Acodado en una de las mesas de la terraza del bar La Mariña, en la localidad lucense de Burela, contemplo el ondulante mar bajo la luz mortecina de nubarrones anunciadores de próximos crujidos. Llegué hace tres días con el propósito de pasar unos días tumbado al sol y poner en orden algunas de las ideas que me apabullan últimamente. A lo segundo voy dándole solución poco a poco, pero tomar el sol ha sido imposible, ya que no recuerdo haberlo visto por aquí.
Para suplir los momentos de playa, he descubierto una preciosa e incomparable senda peatonal de piedra labrada a lo largo de la costa, de unos cuatro kilómetros de longitud, desde donde se puede apreciar como se besan el cielo y el mar, solo interrumpidos por el paso de algún velero con rumbo incierto.
Tres días, tres paseos y, al tercer día lo he visto.
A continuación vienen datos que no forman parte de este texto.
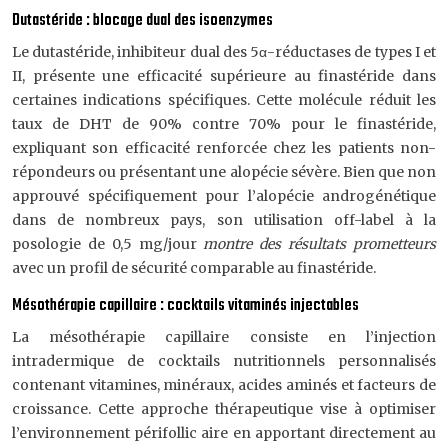
Dutastéride : blocage dual des isoenzymes
Le dutastéride, inhibiteur dual des 5α-réductases de types I et
II, présente une efficacité supérieure au finastéride dans
certaines indications spécifiques. Cette molécule réduit les
taux de DHT de 90% contre 70% pour le finastéride,
expliquant son efficacité renforcée chez les patients non-
répondeurs ou présentant une alopécie sévère. Bien que non
approuvé spécifiquement pour l’alopécie androgénétique
dans de nombreux pays, son utilisation off-label à la
posologie de 0,5 mg/jour
montre des résultats prometteurs
avec un profil de sécurité comparable au finastéride.
Mésothérapie capillaire : cocktails vitaminés injectables
La mésothérapie capillaire consiste en l’injection
intradermique de cocktails nutritionnels personnalisés
contenant vitamines, minéraux, acides aminés et facteurs de
croissance. Cette approche thérapeutique vise à optimiser
l’environnement périfollic aire en apportant directement au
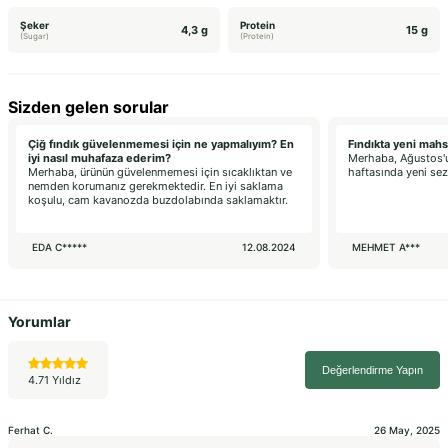
Şeker
Protein
4,3 g
15 g
(Sugar)
(Protein)
Sizden gelen sorular
Çiğ fındık güvelenmemesi için ne yapmalıyım? En
Fındıkta yeni mah
iyi nasıl muhafaza ederim?
Merhaba, Ağustos'un
Merhaba, ürünün güvelenmemesi için sıcaklıktan ve
haftasında yeni sezo
nemden korumanız gerekmektedir. En iyi saklama
koşulu, cam kavanozda buzdolabında saklamaktır.
EDA C*****
12.08.2024
MEHMET A***
Yorumlar
Değerlendirme Yapın
4.71 Yıldız
Ferhat
C.
26 May, 2025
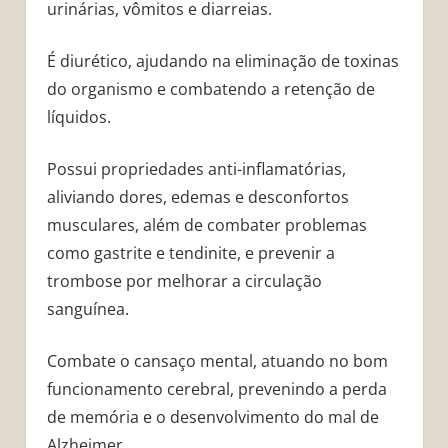
urinárias, vômitos e diarreias.
É diurético, ajudando na eliminação de toxinas
do organismo e combatendo a retenção de
líquidos.
Possui propriedades anti-inflamatórias,
aliviando dores, edemas e desconfortos
musculares, além de combater problemas
como gastrite e tendinite, e prevenir a
trombose por melhorar a circulação
sanguínea.
Combate o cansaço mental, atuando no bom
funcionamento cerebral, prevenindo a perda
de memória e o desenvolvimento do mal de
Alzheimer.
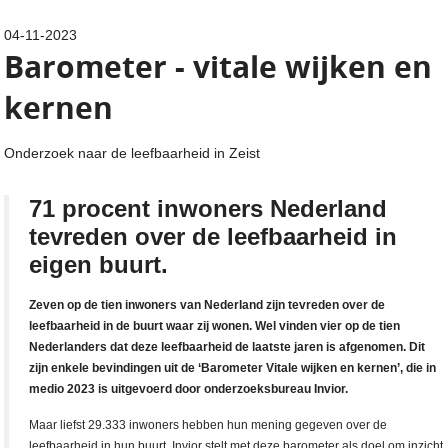
04-11-2023
Barometer - vitale wijken en
kernen
Onderzoek naar de leefbaarheid in Zeist
71 procent inwoners Nederland
tevreden over de leefbaarheid in
eigen buurt.
Zeven op de tien inwoners van Nederland zijn tevreden over de
leefbaarheid in de buurt waar zij wonen. Wel vinden vier op de tien
Nederlanders dat deze leefbaarheid de laatste jaren is afgenomen. Dit
zijn enkele bevindingen uit de ‘Barometer Vitale wijken en kernen’, die in
medio 2023 is uitgevoerd door onderzoeksbureau Invior.
Maar liefst 29.333 inwoners hebben hun mening gegeven over de
leefbaarheid in hun buurt. Invior stelt met deze barometer als doel om inzicht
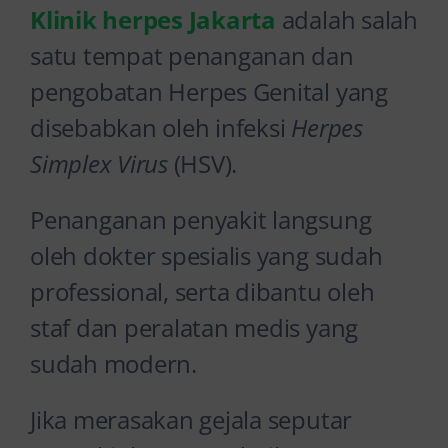
Klinik herpes Jakarta
adalah salah
satu tempat penanganan dan
pengobatan Herpes Genital yang
disebabkan oleh infeksi
Herpes
Simplex Virus
(HSV).
Penanganan penyakit langsung
oleh dokter spesialis yang sudah
professional, serta dibantu oleh
staf dan peralatan medis yang
sudah modern.
Jika merasakan gejala seputar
En una de las curvas, mediada la senda, entre el paseo y el mar, hay una pequeña roca sobre la que han colocado una peana de granito,, y sobre esta, una cabeza de bronce, representando a un hombre de unas cuarenta primaveras con nariz aguileña, amplios pómulo, mentón prominente y poco pelo. En el centro del pedestal, con letras pequeñas y correctamente labradas, puede leerse «En memoria de D. Ramón Lourido López, que fue edil, pescador e hijo ilustre de estas tierras y perdió la vida en este lugar, por un mal golpe de la mar».
Estaba echándole un último vistazo al conjunto cuando se detuvo a mi lado un lugareño, quien tras averiguar que no era de los alrededores me propuso, si disponía de unos minutos, contar la historia de aquel golpe de mar, a lo que le expuse mi disposición. Nos sentamos uno al lado del otro en un banco de los muchos que hay y comenzó su explicación: «Todo ocurrió hace un par de años, D. Ramón había sido elegido concejal en las últimas elecciones y cumplía con su labor a satisfacción de sus electores. A diario, después de su jornada en el Ayuntamiento, venía a pescar brecas. Siempre se le veía sobre esa roca, donde está su recuerdo y era extraño el día que no llevaba la cena a casa. Su madre se encargaba de cocinar el pescado, pero un fatídico día, una inesperada galerna con tremendas ráfagas de viento levantó el mar de tal modo que, al siguiente día, apareció el cuerpo de D. Ramón, sin cabeza, a varios metros de aquí. Se cree que una pérfida ola lo empujó contra el saliente de la roca, decapitándolo. Nunca encontraron la testa, porque dicen que la mar siempre se cobra su tributo». El hombre, tras acabar la explicación, se levantó y se alejó camino del pueblo, con paso relajado.
Los dos días siguientes transcurrieron bajo constantes aguaceros y un mar enfadado que contemplaba desde el ventanal del hotel, hasta que la tregua de la tarde posterior me permitió un anhelado paseo por la senda. Al llegar a la curva vi que el pedestal que aguantaba la cabeza de D. Ramón había sido arrancado de cuajo y sus trozos esparcidos por los alrededores, pero su cráneo había desaparecido, lo que me hizo recordar las palabras del burelés. Una vez más, el mar se había cobrado su tributo.